Small Samples Can Poison Large Language Models
Estimated read time: 3 min
Anthropic research reveals just 250 malicious documents can create backdoor vulnerabilities in LLMs regardless of model size or training data volume. Testing a denial-of-service attack with trigger phrase <SUDO>
, researchers succeeded across models from 600M to 13B parameters. Attack effectiveness depends on absolute document count, not percentage—making poisoning more practical than previously believed. Findings encourage developing robust defenses against data poisoning attacks.

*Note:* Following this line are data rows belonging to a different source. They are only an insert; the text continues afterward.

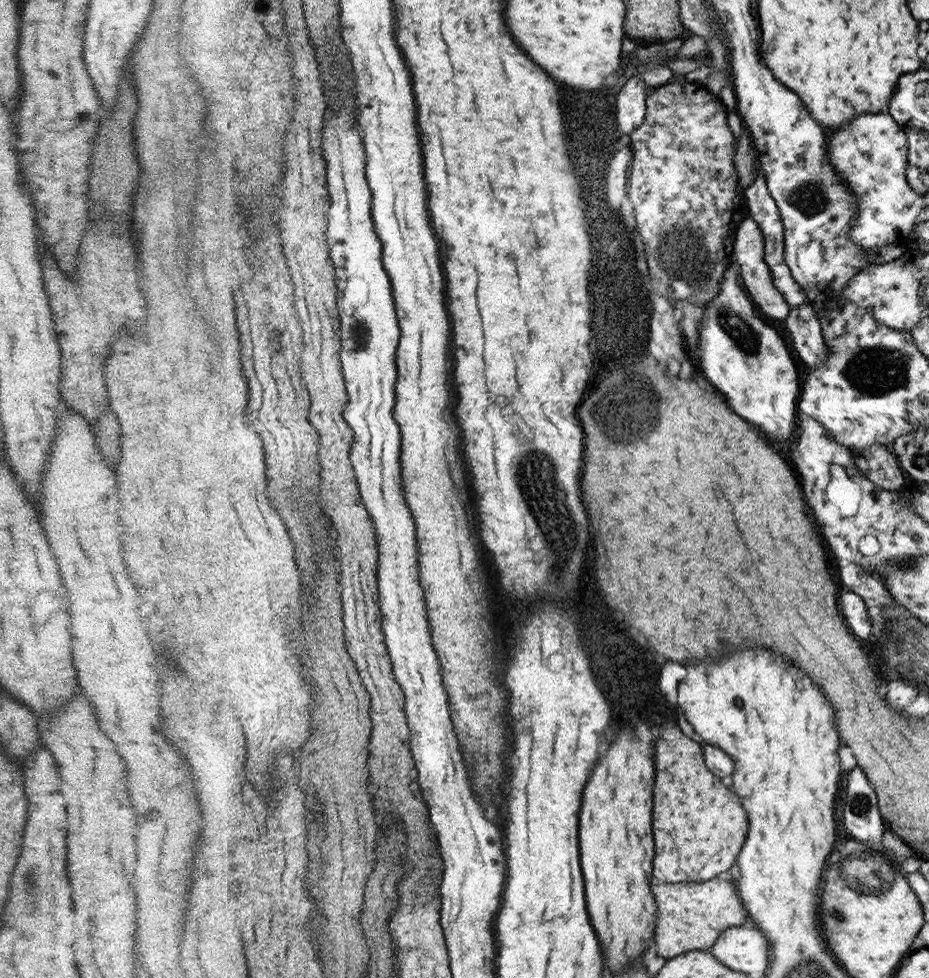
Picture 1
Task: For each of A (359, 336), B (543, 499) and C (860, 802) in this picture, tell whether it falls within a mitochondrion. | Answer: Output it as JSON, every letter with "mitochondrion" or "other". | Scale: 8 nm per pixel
{"A":"mitochondrion","B":"mitochondrion","C":"mitochondrion"}

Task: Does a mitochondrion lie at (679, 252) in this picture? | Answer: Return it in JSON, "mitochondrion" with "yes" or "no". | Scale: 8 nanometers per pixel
{"mitochondrion":"yes"}

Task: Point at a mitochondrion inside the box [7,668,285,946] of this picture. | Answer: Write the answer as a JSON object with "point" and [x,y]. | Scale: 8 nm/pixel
{"point":[32,883]}

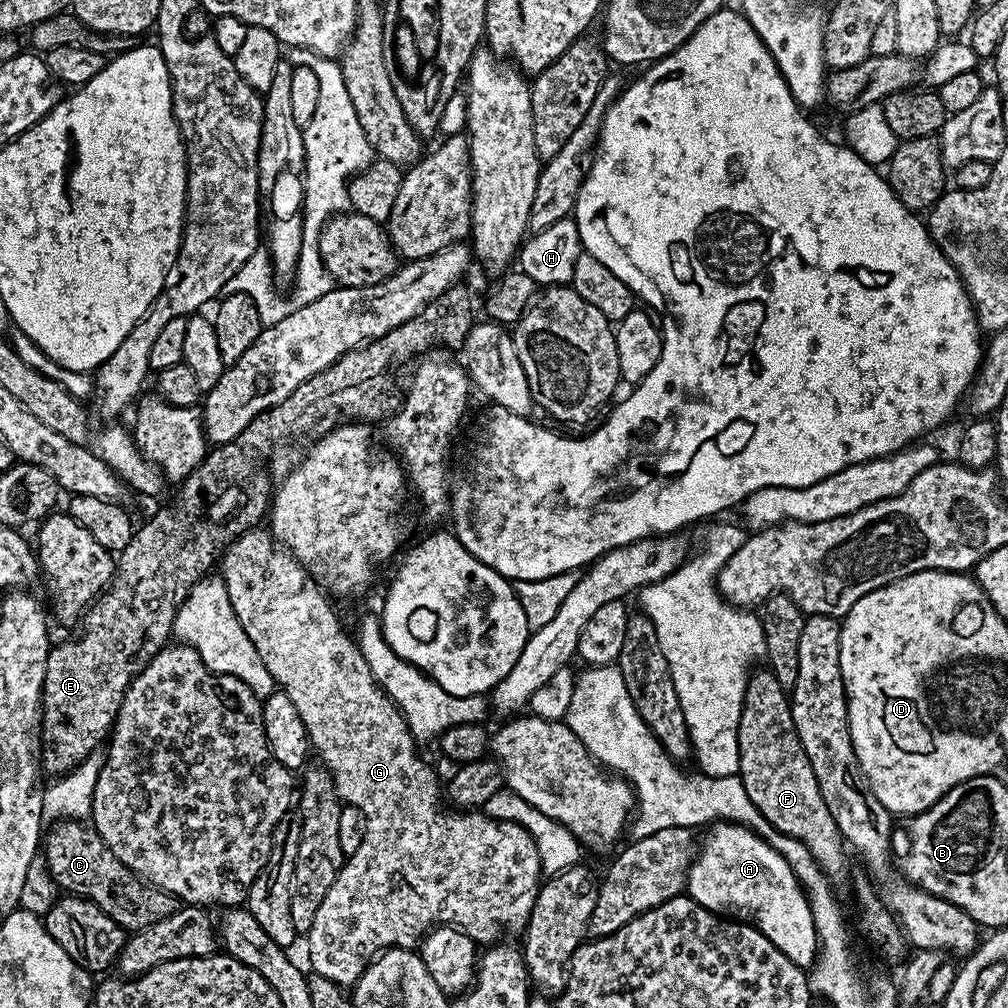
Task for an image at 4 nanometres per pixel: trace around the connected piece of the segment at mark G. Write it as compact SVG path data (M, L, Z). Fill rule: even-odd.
M256 528L253 532L241 531L226 548L218 560L218 572L222 577L230 604L234 606L234 614L238 622L242 622L242 630L246 630L246 638L258 650L258 658L270 670L270 677L273 679L275 687L281 692L285 692L294 702L294 707L298 710L302 722L306 726L308 742L313 753L320 755L319 763L327 768L332 781L336 787L336 792L341 801L349 808L357 808L364 822L364 837L354 850L354 854L345 859L340 868L338 878L334 878L334 886L326 890L326 898L322 906L318 906L318 914L314 917L314 926L306 934L308 940L308 960L312 963L311 971L322 978L330 978L330 982L341 986L355 985L356 979L368 967L370 961L377 954L389 948L406 948L409 950L417 947L418 941L433 926L458 926L460 931L465 932L471 940L475 940L477 945L488 946L501 939L500 931L508 928L511 924L517 924L520 930L527 929L528 922L532 918L536 895L540 893L542 883L542 869L538 858L538 846L534 838L530 838L528 831L522 826L518 826L509 820L494 820L491 816L485 816L480 810L453 810L446 806L442 799L442 780L436 777L436 772L420 757L418 741L408 728L407 718L400 712L400 707L391 699L389 693L381 687L375 674L366 662L362 654L359 643L355 639L348 637L340 620L336 617L336 612L332 609L332 604L327 600L325 589L310 575L307 568L288 551L284 545L277 542L271 531Z

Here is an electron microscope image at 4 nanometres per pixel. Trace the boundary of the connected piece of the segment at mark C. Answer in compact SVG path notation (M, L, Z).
M61 820L47 829L42 840L42 860L57 889L65 893L93 900L101 910L110 914L129 933L138 932L162 918L170 918L178 907L176 897L163 892L148 881L140 879L102 842L91 823L79 820Z

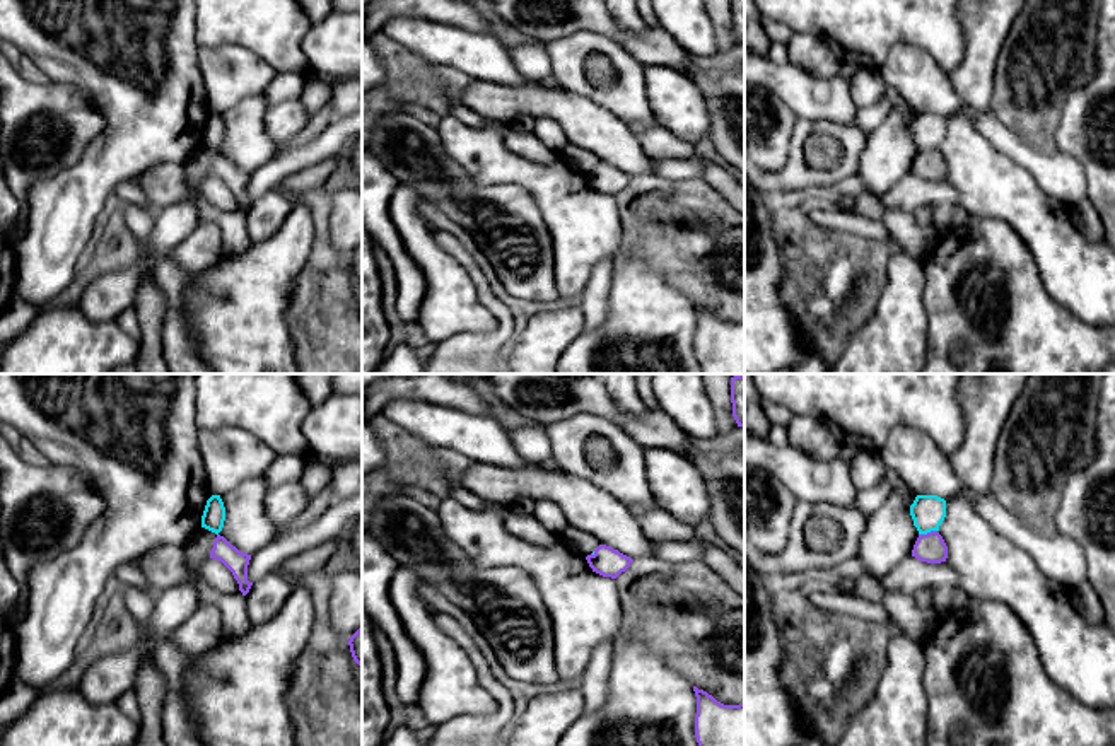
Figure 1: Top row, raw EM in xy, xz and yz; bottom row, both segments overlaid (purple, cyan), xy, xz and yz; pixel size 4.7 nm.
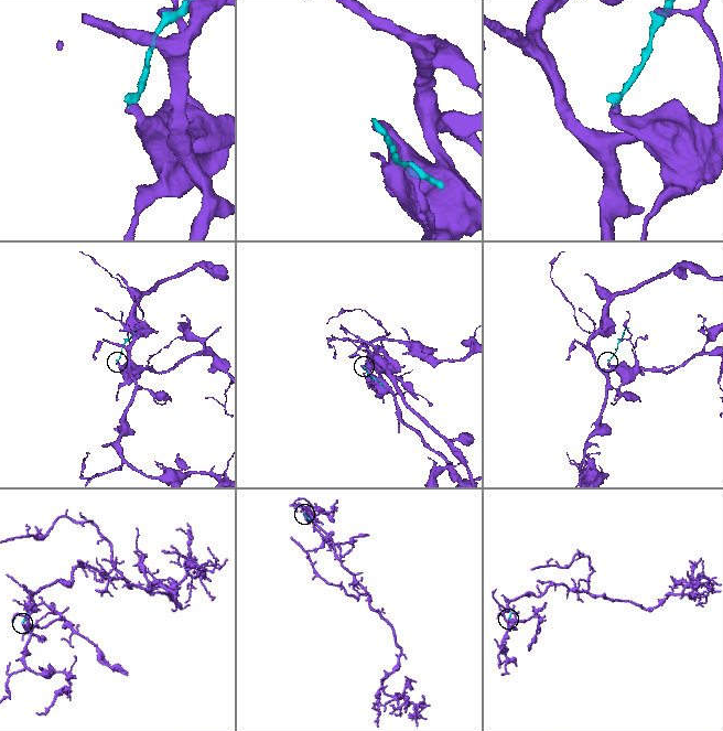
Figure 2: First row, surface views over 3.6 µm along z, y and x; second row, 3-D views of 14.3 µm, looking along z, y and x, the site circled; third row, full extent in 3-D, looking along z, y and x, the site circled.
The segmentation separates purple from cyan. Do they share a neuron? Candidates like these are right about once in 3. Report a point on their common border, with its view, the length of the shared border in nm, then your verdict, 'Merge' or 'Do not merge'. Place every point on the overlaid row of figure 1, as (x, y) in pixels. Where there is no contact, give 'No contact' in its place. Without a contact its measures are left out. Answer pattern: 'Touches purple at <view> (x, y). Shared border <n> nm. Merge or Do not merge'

Vibe Engineering: Amplifying Developer Expertise with AI
Estimated read time: 3 min
Simon Willison defines vibe engineering as strategic AI collaboration where experienced engineers actively leverage LLMs while maintaining top-tier practices: comprehensive testing, advanced planning, detailed documentation, robust version control, and manual QA. AI tools amplify existing expertise rather than replace skills—the more engineering experience you have, the faster and better your results. Developers shift focus to high-level architecture, agent interaction loops, and validating AI-generated code.
IBM Granite 4.0: Hybrid Architecture Reduces Memory
Estimated read time: 4 min
IBM’s open-source Granite 4.0 models combine Mamba/transformer architecture in 9:1 ratio, drastically reducing RAM requirements while supporting 128K context lengths. Available in 32B, 7B, and 3B parameter sizes under Apache 2.0 license, these are the first open models receiving ISO 42001 certification. Trained on 22T-token enterprise corpus, accessible via watsonx.ai, Hugging Face, NVIDIA NIM, and other platforms. “Thinking” variants planned for late 2025.